▸ **PROBLEM TO SOLVE**
For the entries below, count the lines containing "like" and give only that number.

(Data entries)
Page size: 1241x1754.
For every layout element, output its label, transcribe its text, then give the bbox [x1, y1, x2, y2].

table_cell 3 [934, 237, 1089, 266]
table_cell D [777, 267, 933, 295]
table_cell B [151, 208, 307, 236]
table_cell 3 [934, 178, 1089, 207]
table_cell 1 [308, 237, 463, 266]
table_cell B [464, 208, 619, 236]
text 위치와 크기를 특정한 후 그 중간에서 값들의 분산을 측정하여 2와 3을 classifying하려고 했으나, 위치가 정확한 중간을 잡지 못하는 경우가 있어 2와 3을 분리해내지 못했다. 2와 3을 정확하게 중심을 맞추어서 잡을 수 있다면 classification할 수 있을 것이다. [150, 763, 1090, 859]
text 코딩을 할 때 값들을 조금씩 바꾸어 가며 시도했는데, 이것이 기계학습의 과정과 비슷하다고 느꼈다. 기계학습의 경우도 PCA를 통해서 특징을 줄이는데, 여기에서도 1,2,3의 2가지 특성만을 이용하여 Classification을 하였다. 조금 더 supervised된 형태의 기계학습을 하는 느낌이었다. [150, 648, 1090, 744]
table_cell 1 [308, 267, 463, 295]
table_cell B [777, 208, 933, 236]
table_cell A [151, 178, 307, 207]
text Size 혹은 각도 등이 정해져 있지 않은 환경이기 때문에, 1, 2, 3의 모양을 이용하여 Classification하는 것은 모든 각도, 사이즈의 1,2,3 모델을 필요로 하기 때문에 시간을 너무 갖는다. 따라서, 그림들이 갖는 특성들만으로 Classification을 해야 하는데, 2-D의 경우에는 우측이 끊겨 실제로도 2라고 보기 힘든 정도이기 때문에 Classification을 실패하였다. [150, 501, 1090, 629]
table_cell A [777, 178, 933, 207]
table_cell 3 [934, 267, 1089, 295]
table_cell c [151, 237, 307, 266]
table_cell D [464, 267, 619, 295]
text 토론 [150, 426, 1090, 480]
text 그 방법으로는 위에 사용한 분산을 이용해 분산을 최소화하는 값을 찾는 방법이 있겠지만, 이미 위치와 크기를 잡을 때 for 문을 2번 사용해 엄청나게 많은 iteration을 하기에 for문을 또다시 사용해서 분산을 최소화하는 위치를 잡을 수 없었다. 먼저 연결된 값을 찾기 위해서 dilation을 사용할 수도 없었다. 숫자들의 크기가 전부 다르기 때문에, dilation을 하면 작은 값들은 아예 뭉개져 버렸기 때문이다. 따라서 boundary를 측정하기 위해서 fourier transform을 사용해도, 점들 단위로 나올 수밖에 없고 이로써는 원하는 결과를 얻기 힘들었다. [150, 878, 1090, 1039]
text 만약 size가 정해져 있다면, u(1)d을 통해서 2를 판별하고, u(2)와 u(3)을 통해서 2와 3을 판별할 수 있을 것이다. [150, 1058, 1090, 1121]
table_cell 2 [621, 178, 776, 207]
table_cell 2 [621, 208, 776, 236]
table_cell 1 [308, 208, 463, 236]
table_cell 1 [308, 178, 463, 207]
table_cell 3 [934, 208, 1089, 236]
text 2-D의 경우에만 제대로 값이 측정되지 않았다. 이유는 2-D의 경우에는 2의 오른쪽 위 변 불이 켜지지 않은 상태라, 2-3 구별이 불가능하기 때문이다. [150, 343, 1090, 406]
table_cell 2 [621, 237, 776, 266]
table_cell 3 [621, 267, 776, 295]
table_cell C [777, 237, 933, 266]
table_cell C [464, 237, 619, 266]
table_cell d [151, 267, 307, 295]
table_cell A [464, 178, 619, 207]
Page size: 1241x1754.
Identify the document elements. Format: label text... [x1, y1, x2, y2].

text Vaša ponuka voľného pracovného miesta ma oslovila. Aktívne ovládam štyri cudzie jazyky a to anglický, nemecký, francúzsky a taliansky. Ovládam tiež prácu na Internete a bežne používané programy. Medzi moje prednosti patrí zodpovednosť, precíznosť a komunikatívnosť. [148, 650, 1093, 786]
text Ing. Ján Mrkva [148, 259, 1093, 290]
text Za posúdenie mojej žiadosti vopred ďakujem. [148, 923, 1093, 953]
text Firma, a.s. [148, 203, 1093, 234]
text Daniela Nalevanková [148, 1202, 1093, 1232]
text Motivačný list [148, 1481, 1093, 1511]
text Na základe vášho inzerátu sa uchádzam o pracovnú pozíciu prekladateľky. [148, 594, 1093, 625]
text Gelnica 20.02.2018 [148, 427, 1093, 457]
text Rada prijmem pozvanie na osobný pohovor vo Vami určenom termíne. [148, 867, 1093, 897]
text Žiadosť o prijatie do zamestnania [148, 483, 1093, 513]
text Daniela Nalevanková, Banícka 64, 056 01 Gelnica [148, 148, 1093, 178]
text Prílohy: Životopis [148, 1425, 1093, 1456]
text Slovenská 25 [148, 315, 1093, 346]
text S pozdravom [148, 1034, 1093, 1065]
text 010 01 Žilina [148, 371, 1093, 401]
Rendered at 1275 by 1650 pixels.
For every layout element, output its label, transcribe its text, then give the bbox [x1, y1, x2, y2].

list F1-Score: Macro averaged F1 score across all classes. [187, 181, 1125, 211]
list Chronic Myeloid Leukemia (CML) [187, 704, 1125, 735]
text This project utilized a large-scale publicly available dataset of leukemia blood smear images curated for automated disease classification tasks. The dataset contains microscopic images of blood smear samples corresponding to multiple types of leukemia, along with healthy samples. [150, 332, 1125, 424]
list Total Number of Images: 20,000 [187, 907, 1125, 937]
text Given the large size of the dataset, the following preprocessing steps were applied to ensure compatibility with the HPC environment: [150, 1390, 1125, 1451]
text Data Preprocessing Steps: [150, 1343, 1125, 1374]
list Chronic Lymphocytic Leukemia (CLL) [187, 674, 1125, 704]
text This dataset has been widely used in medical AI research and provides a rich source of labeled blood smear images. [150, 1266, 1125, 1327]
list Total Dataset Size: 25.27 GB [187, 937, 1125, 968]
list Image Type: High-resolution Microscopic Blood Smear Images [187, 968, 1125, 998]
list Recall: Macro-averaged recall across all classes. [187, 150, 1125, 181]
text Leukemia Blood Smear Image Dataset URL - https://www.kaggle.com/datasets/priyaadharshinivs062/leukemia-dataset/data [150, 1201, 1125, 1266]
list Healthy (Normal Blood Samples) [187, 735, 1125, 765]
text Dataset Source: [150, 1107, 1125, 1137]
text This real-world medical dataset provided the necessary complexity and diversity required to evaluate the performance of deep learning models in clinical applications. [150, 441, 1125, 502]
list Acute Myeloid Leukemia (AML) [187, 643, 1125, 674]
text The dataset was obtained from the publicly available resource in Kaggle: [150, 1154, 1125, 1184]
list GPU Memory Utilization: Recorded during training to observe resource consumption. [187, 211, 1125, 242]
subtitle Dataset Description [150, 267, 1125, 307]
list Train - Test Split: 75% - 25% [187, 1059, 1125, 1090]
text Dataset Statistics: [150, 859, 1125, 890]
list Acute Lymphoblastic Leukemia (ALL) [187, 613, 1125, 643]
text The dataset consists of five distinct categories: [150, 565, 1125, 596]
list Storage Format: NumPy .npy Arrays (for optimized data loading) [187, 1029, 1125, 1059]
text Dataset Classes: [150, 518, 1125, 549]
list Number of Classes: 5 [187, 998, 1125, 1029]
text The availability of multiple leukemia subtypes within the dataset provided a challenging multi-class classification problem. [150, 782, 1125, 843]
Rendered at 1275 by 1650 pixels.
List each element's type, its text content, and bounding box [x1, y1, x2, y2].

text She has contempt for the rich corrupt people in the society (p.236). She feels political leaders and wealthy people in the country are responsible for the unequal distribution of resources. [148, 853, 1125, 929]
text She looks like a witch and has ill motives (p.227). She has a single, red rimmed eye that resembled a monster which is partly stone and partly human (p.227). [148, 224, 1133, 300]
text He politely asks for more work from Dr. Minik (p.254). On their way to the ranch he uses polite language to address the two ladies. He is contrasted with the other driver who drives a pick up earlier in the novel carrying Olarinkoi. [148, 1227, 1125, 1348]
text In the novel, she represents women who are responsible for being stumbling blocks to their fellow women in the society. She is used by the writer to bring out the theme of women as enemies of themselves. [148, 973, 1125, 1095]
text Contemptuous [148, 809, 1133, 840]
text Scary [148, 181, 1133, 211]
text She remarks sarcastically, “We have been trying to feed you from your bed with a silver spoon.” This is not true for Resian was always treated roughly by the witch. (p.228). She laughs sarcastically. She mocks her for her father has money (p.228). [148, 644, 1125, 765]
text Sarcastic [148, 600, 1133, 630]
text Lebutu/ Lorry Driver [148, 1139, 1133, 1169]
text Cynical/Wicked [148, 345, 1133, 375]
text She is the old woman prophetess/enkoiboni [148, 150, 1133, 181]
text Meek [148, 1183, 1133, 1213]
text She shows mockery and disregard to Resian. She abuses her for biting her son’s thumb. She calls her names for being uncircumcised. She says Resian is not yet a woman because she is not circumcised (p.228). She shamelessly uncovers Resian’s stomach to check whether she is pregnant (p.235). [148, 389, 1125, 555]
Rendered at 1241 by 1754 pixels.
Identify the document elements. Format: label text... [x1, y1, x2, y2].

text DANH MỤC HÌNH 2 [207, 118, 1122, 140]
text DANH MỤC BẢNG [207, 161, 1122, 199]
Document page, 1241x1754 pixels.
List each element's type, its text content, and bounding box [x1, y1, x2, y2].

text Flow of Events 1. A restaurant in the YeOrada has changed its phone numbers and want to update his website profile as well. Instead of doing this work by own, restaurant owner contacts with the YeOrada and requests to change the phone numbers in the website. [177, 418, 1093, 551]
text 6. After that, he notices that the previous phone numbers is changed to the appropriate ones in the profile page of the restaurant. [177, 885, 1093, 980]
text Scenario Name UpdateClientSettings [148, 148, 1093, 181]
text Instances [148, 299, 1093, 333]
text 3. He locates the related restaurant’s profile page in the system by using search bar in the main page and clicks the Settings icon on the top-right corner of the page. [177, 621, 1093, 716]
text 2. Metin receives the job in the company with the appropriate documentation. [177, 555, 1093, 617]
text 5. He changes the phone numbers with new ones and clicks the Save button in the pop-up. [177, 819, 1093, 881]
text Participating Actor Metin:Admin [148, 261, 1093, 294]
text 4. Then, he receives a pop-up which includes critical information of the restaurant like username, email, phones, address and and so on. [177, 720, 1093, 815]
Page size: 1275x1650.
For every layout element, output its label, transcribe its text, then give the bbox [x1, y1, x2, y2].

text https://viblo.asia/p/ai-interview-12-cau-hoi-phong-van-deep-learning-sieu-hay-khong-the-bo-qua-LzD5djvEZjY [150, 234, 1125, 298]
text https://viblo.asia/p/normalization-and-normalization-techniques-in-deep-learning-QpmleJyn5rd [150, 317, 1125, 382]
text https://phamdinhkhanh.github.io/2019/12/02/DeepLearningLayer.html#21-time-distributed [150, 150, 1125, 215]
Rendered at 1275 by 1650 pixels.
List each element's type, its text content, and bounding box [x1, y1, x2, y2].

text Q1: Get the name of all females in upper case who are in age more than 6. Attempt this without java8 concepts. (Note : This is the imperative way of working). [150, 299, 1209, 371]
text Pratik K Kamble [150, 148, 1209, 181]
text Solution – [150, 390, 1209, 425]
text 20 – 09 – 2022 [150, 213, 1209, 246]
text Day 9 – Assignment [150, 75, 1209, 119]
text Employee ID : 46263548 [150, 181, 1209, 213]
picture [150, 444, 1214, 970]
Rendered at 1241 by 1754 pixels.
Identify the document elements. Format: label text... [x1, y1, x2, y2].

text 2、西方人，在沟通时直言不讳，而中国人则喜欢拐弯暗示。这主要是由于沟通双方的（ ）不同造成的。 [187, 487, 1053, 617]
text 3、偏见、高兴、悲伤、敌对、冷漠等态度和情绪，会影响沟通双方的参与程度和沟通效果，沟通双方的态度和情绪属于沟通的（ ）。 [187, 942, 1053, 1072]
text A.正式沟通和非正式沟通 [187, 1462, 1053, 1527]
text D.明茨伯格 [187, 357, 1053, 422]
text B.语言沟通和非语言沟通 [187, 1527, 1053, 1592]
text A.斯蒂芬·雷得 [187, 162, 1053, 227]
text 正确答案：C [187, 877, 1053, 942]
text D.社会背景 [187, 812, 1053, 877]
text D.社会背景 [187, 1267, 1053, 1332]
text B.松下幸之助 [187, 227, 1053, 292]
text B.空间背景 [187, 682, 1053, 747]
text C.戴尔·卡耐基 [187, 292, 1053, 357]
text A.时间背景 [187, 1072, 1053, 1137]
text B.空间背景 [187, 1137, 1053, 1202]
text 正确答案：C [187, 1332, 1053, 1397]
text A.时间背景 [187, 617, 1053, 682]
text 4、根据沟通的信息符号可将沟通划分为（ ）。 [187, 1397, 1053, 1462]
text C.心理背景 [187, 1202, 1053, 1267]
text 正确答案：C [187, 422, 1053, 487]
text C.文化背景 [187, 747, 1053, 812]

▸ **PROBLEM SOLUTION**
2